Dizinin adının toptan yanlış olduğunu bir kez daha fark ettik
“Robin Teyzenizi nasıl tekrar ayarttım”
“Barney Amcanız bütün New York şehrini nasıl halletti”
“Ananızla tanışana kadar neler oldu neler”
Bizce daha mantıklı isimler.
Finalle birlikte resmen yaşlandığımızı gördük
Kolay mı! Kaç yıl önce başlamışız. Dizinin sonunda karakterlerin ilk halini gördükçe, suratımızın ortasına tokat yemiş gibi olduk.
Robin ve Barney aşkını o kadar ballandıra ballandıra anlattıktan sonra boşadınız güzelim çifti
Biz fark ettik ki bunu yazarlar da fark etmiştir. Robin ve Barney birbirine aşık oldukça ortaya Ted’in umutsuz arayışından çok daha ilgi çekici bir hikaye çıktı. Bu kadar birbirinin ruh ikizi olduğu belli olan iki kişi ayrılmamalıydı!

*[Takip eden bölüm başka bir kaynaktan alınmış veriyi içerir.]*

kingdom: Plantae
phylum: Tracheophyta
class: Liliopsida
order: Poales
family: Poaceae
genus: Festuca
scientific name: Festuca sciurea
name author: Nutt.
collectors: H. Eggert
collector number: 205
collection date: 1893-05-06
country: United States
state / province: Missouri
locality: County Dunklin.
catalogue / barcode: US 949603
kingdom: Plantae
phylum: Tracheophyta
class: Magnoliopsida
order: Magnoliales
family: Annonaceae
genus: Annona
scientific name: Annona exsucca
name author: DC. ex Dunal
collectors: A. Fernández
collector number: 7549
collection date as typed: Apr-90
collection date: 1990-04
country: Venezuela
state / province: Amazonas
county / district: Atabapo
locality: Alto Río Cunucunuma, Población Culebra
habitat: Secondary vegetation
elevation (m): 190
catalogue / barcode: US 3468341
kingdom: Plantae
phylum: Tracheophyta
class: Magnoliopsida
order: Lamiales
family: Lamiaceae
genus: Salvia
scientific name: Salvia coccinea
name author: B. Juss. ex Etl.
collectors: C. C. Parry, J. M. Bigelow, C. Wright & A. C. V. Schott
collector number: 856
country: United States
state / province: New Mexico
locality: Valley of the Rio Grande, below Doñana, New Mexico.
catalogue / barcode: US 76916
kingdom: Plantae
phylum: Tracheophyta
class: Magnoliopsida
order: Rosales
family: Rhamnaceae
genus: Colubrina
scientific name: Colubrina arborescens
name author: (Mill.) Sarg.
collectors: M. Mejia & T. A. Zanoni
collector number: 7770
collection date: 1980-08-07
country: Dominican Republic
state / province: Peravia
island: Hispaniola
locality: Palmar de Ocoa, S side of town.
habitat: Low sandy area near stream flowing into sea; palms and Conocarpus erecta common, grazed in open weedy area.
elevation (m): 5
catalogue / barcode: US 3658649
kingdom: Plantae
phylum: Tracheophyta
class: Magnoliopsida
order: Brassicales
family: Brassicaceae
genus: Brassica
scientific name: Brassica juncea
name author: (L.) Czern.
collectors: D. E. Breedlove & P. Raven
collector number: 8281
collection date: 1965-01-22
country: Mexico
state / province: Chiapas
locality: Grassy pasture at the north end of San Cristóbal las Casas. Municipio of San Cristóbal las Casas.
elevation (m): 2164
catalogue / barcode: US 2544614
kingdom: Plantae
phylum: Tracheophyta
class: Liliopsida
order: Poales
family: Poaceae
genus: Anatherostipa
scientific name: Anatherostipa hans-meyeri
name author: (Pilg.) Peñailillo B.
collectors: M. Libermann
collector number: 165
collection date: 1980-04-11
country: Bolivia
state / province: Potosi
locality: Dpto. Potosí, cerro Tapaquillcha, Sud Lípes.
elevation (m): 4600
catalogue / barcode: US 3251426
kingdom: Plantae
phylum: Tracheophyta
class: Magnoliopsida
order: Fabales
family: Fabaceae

Son çok gerçekçiydi diyenlere gelsin, dizi hiç gerçekçi miydi ki?
Bazı bölümlerde bu sürreel sahnelerden rahatsız olduğumuz dahi olmuştur. Evet, son pek bi gerçekçiydi de dizi boyunca Barney ve onun başına gelenler başta olmak üzere rasyonel olunabilecek hiçbir nokta yoktu.
Son sezon aslında öğrenmek istemediğimiz ilgi çekici olmayan hikayelerle doluydu
Tokat Dağı’nda yaşananlar, Frank Zabka’nın Ted’den intikam aldığı bölüm ve Barney’nin annesiyle Robin’in düşman oluşu… Bunların hepsi hiçbir şekilde gidişata katkı sağlamayan alakasız, fantastik bölümlerdi. Senaristlerin acaba bölüm sayısı diziyi bitirmeye yetecek mi diye düşündüğü böyle bir zor anında ne gerek vardı o zaman diyoruz.
Dizi boyunca olgunlaşan Barney’nin sonunda yine eski günlerine geri dönmesi
Bunun ardında yatan sebep olarak Barney’nin Robin’le olmadıysa kimseyle olmaz dediğini biliyoruz. Ama birbirini bu kadar çok sevdiği iddia edilen iki insanın sırf Robin’in işi yüzünden yurtdışında çok zaman geçiriyorlar diye Robin Barney’e “Çıkış ister misin?” diye sorduğunda Barney’nin, onun için bu kadar değişen ve olgunlaşan bir adamın direk evet demesi düpedüz saçmalık. Belki de Ted’in Tracy’ye olduğundan daha çok aşıktı Barney Robin’e ve yaptıkları da bunu gösteriyor. Kendi çizgisinden bu kadar çıkabilen ve değişebilen bir adam bu kadar kolay vazgeçmez.
Haydi bir kez daha: Robin ve Ted? Hayır!
Robin ve Ted’in asla birlikte olmaması gerekiyordu. Bu, dizi boyunca bize verilen açık bir işaret. Belki dizinin başında olabilir gibiydi ve zaten kendi atış haklarını da kullandılar bu konuda. Ama ol-ma-dı. Bunun yerine eskiden sevgili olan iki insan birbiriyle ne kadar yakın arkadaş olabilirlerse o kadar yakın oldular. Son sezonda da Ted Robin’i bıraktı, Robin uçtu gitti. Ki gerçekten de böyle oldu, kumsal sahnesini hatırlayın. Hayatının aşkı olan Tracy resmen Robin’e yer açmak ve Robin çocuk yapamayacağından Ted’in hayali olan çocuk sahibi olmak için bir iki ayaklı yumurtalık makinesi oldu ve görevi tamamlanınca da aradan çıkarıldı. 9 yıllık karakter evrimi uzun süredir cevherini kaybeden dizi sonlandırılsın diye hiç düşünülmeden çöpe atıldı.
İzleyicinin neye önem verdiğini unuttular
Buna. Buna önem veriyordu izleyici. Gidin şimdi “How I Met Your Dad” çekin.